Secretion of serotonin by intestinal neuroendocrine tumours (iNET) results in a constellation of symptoms (diarrhoea, facial flushing and bronchospasm (asthma)) known as "carcinoid syndrome". Another consequence of the excessive secretion of serotonin by iNET hepatic metastases is "carcinoid heart disease" in which the serotonin provokes fibrosis under the endothelium (inner lining membrane) of the right-sided chambers of the heart, which leads to damage to the tricuspid and pulmonary valves of the heart, making the valves incompetent and causing right-sided heart failure.

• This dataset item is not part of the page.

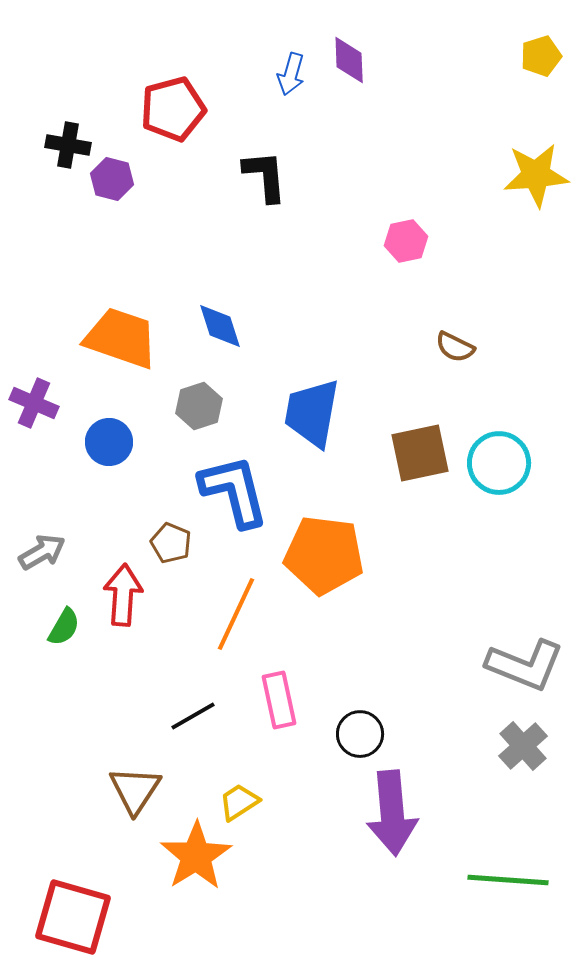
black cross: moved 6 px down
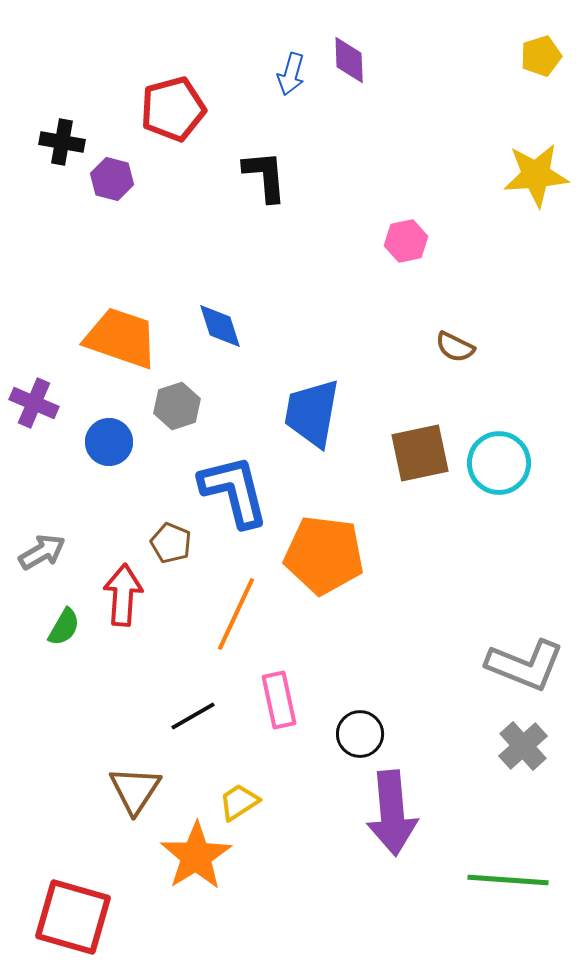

The other important functioning neuroendocrine tumour is the gastrinoma, which occur most commonly in the duodenum, the first part of the small intestine just beyond the stomach and intimately related to the pancreas. Gastrinomas can also arise from the pancreas. They secrete large volumes of the hormone, gastrin. Gastrin normally stimulates the acid-producing parietal cells of the stomach. When secreted in excess and uncontrolled by tumours the excessive acid secretion results in ulceration of stomach and duodenum, severe acid reflux disease and profuse diarrhoea. This constellation of symptoms is known as Zollinger-Ellison Syndrome. These tumours can also be multiple, are also usually very small and, when they metastasize, the metastases are usually much more bulky than the primary tumour.